The II Program is based on a best practice gateway assessment approach to building proposals from ideas to strategic business cases. The II Program is based on an assessment process consisting of four gateways. To get started, applicants were required to address the criteria for Gate 1.

Find out more about the 4 step gateway process.

Participation in the II Program involves the following steps:

Step 1: Submit an Expression of Interest (EOI)

Applicants provide sufficient information to be assessed against the Gate 1 criteria (see Sections 1 to 4 in the II Program Gateway Road Map.) Project proposals that meet the objectives and eligibility requirements of the II Program are then assigned a business advisor to help develop the proposal through the relevant gates.

Joint submissions from multiple stakeholders are welcome.

Step 2: EOI Submission Assessment

After the close of an EOI submission window, the Department and an independent Assurance and Technical Advisor (NineSquared) assess each submission.

To be eligible for the II Program the submission must address the Gate 1 criteria as a minimum. However, some prospective proponents may already have detailed information and analysis to support their ideas and it is possible that at the Gate 1 assessment some ideas may be considered sufficiently developed to jump to future Gates.

Step 3: Project Planning

The proponents of eligible proposals are matched with a business advisor and proceed to the next stage. The business advisor initially works with proponents to develop a project plan that will refine the information provided in an EOI submission. This typically takes 20 business days.

The proponent provides input and guidance to the business advisors on the scope of the proposal, work done to date, stakeholders and other aspects of the proposal to address the information requirements appropriate to the II Program gateway process.

The business advisors will draft the project plans and proponents will review the project plans prior to submission.

The project plan is then submitted to the department and the Assurance and Technical Advisor for review. The project plan must be approved by the department’s II Program Oversight, Assurance and Governance committee before further work on the proposal can proceed.
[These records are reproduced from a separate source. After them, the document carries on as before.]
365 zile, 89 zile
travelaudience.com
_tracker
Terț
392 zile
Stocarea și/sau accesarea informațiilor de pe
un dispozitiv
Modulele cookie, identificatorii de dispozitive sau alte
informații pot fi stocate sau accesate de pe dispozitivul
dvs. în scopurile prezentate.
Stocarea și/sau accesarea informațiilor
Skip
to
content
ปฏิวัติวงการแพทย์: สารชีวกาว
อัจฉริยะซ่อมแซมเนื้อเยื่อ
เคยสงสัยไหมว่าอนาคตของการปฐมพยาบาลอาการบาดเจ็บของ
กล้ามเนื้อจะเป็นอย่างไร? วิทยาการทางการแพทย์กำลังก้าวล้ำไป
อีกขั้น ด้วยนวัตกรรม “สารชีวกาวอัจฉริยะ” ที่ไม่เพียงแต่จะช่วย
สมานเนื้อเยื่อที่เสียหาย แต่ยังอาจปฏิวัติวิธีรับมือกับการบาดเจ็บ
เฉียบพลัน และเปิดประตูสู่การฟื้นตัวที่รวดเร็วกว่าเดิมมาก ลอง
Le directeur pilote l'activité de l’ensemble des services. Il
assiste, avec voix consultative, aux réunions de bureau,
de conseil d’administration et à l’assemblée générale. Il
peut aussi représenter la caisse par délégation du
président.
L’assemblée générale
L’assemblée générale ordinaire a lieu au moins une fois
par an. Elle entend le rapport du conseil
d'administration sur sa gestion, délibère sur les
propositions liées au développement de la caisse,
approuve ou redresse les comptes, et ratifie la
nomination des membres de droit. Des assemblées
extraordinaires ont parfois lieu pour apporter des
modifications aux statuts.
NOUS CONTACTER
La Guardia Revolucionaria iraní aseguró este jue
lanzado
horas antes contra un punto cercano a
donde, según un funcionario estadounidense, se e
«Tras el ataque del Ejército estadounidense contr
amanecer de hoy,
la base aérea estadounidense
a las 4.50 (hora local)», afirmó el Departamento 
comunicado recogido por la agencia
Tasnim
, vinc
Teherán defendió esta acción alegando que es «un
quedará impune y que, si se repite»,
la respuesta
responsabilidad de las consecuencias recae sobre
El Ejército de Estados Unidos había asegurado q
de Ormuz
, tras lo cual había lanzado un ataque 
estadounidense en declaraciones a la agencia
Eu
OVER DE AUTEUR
Step 4: Proposal Development

The business advisor works with proponents to undertake the research and analysis required to progress a proposal through the appropriate gateway.
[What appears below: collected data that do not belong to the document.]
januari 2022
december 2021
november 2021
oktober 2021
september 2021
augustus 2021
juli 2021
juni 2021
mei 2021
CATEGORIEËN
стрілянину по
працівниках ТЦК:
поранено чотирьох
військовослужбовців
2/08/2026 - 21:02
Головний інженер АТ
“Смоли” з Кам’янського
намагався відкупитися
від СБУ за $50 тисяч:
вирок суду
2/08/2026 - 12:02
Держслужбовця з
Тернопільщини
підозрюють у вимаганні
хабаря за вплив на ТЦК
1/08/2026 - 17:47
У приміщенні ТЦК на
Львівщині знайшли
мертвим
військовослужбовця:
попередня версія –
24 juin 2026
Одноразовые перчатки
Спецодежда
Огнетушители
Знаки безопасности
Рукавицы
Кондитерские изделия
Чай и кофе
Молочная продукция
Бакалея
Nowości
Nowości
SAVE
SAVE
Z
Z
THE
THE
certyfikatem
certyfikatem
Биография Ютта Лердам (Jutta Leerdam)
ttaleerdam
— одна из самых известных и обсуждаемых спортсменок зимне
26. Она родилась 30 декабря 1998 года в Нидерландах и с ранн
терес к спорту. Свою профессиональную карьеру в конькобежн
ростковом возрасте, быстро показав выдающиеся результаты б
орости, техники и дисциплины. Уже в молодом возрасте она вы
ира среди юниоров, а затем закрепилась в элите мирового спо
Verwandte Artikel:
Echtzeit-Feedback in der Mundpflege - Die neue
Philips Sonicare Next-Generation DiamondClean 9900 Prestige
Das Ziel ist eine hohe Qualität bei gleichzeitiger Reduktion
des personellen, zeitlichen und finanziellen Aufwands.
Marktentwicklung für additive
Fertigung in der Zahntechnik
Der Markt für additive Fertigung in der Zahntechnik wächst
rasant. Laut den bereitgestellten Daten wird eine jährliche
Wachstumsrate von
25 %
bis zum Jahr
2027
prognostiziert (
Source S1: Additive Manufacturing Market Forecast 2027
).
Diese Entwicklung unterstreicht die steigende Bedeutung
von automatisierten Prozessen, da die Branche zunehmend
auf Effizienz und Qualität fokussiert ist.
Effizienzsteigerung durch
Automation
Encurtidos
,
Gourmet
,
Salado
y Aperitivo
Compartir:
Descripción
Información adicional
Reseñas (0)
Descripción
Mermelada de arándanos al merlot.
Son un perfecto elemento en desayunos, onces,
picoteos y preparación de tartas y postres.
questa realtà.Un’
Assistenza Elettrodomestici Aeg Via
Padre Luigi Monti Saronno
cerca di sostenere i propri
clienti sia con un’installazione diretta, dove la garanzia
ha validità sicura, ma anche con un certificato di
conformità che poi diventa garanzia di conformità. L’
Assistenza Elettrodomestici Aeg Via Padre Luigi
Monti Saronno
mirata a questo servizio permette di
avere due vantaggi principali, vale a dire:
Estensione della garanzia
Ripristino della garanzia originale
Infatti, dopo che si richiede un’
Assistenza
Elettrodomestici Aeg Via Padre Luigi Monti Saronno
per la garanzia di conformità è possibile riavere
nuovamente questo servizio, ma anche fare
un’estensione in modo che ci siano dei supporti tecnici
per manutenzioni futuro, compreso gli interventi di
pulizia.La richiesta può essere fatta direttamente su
Most proposals will need to progress as a pre-feasibility study to be assessed at Gate 2. This stage typically takes three to four months, with a mid-project review of progress that may further refine a proposal.
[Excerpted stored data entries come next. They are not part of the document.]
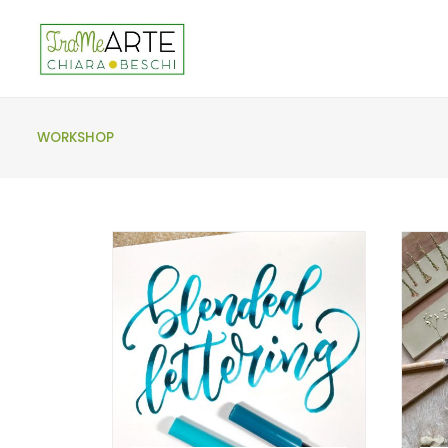
WORKSHOP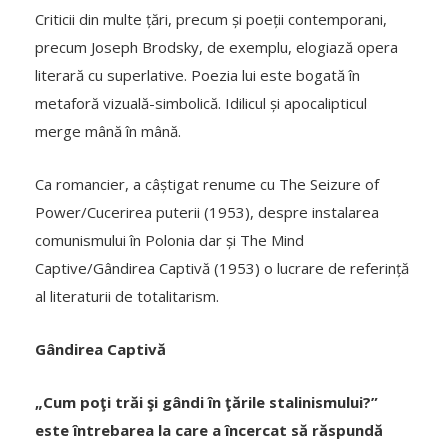
Criticii din multe țări, precum și poeții contemporani,
precum Joseph Brodsky, de exemplu, elogiază opera
literară cu superlative. Poezia lui este bogată în
metaforă vizuală-simbolică. Idilicul și apocalipticul
merge mână în mână.
Ca romancier, a câștigat renume cu The Seizure of
Power/Cucerirea puterii (1953), despre instalarea
comunismului în Polonia dar și The Mind
Captive/Gândirea Captivă (1953) o lucrare de referință
al literaturii de totalitarism.
Gândirea Captivă
„Cum poţi trăi şi gândi în ţările stalinismului?”
este întrebarea la care a încercat să răspundă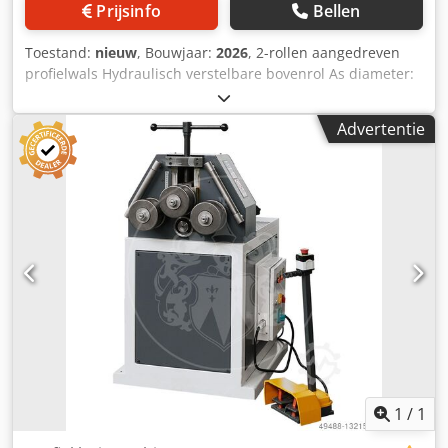
Prijsinfo
Bellen
Toestand:
nieuw
, Bouwjaar:
2026
, 2-rollen aangedreven
profielwals Hydraulisch verstelbare bovenrol As diameter:
40 mm Diameter van de walsrollen: 152-162 mm
Omwentelingen: 8,5 per min. Verstelling van de bovenrol:
Advertentie
120 mm Capaciteit tabel: in de bijlage Machine
verkrijgbaar in deverse uitvoering: Crodpfxjhgiuhj Abmjf
Manuele verstelling, 3-rollen aangedreven etc.
1
/
1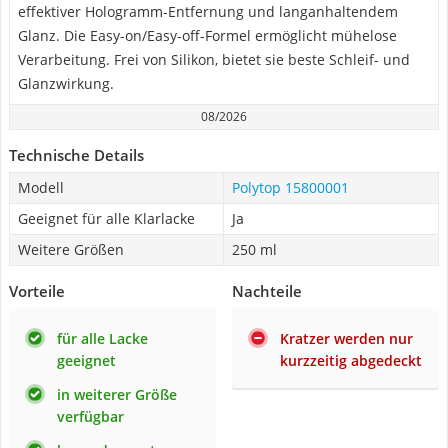
effektiver Hologramm-Entfernung und langanhaltendem
Glanz. Die Easy-on/Easy-off-Formel ermöglicht mühelose
Verarbeitung. Frei von Silikon, bietet sie beste Schleif- und
Glanzwirkung.
08/2026
Technische Details
Modell
Polytop 15800001
Geeignet für alle Klarlacke
Ja
Weitere Größen
250 ml
Vorteile
Nachteile
für alle Lacke
Kratzer werden nur
geeignet
kurzzeitig abgedeckt
in weiterer Größe
verfügbar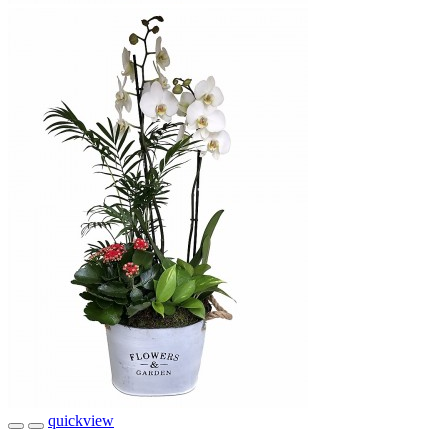
quickview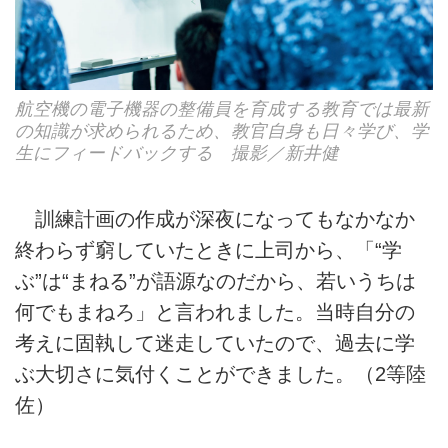
航空機の電子機器の整備員を育成する教育では最新
の知識が求められるため、教官自身も日々学び、学
生にフィードバックする 撮影／新井健
訓練計画の作成が深夜になってもなかなか
終わらず窮していたときに上司から、「“学
ぶ”は“まねる”が語源なのだから、若いうちは
何でもまねろ」と言われました。当時自分の
考えに固執して迷走していたので、過去に学
ぶ大切さに気付くことができました。（2等陸
佐）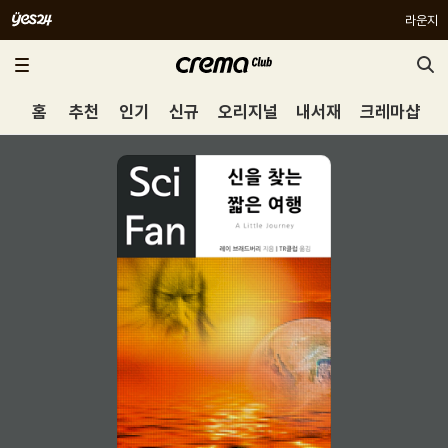
라운지
홈
추천
인기
신규
오리지널
내서재
크레마샵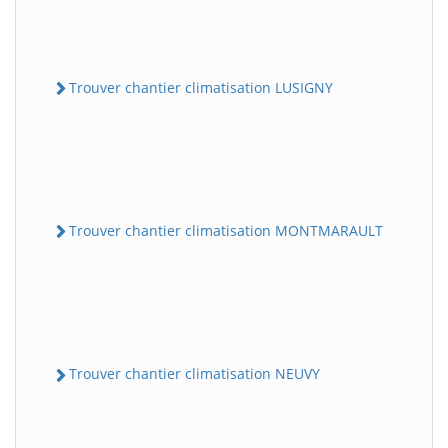
Trouver chantier climatisation LUSIGNY
Trouver chantier climatisation MONTMARAULT
Trouver chantier climatisation NEUVY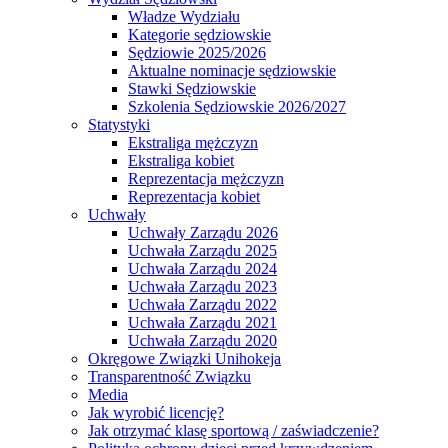
Władze Wydziału
Kategorie sędziowskie
Sędziowie 2025/2026
Aktualne nominacje sędziowskie
Stawki Sędziowskie
Szkolenia Sędziowskie 2026/2027
Statystyki
Ekstraliga mężczyzn
Ekstraliga kobiet
Reprezentacja mężczyzn
Reprezentacja kobiet
Uchwały
Uchwały Zarządu 2026
Uchwała Zarządu 2025
Uchwała Zarządu 2024
Uchwała Zarządu 2023
Uchwała Zarządu 2022
Uchwała Zarządu 2021
Uchwała Zarządu 2020
Okręgowe Związki Unihokeja
Transparentność Związku
Media
Jak wyrobić licencję?
Jak otrzymać klasę sportową / zaświadczenie?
Regardless of the Gate, a proposal is assessed against the appropriate information requirements to determine whether or not it will be further developed. While certain information is mandatory at a given gateway, the department will consider all relevant information made available by the proponent and its allocated business advisor.

The business advisor will assist in all aspects of the pre-feasibility, feasibility and strategic business case development as relevant to the proposal. The studies will become more detailed and complex as an idea progresses through the gateways; however, the gateway road map is designed to build on the work previously undertaken.

Also, across all Gates, the “economy of effort principle” applies. That is, the detail and robustness of the information required by the department will reflect the complexity of the proposal.

Depending on the complexity of the proposal, it is likely to take up to 12 months to progress through to Gate 4 and a final assessment of the strategic business case. Please note that passing Gate 1 and Gate 2 does not guarantee that the proposal will ultimately be developed into a strategic business case. While participation in the program will be at no financial cost to the proponent, they, must be able to dedicate in-kind support while working with the consultant.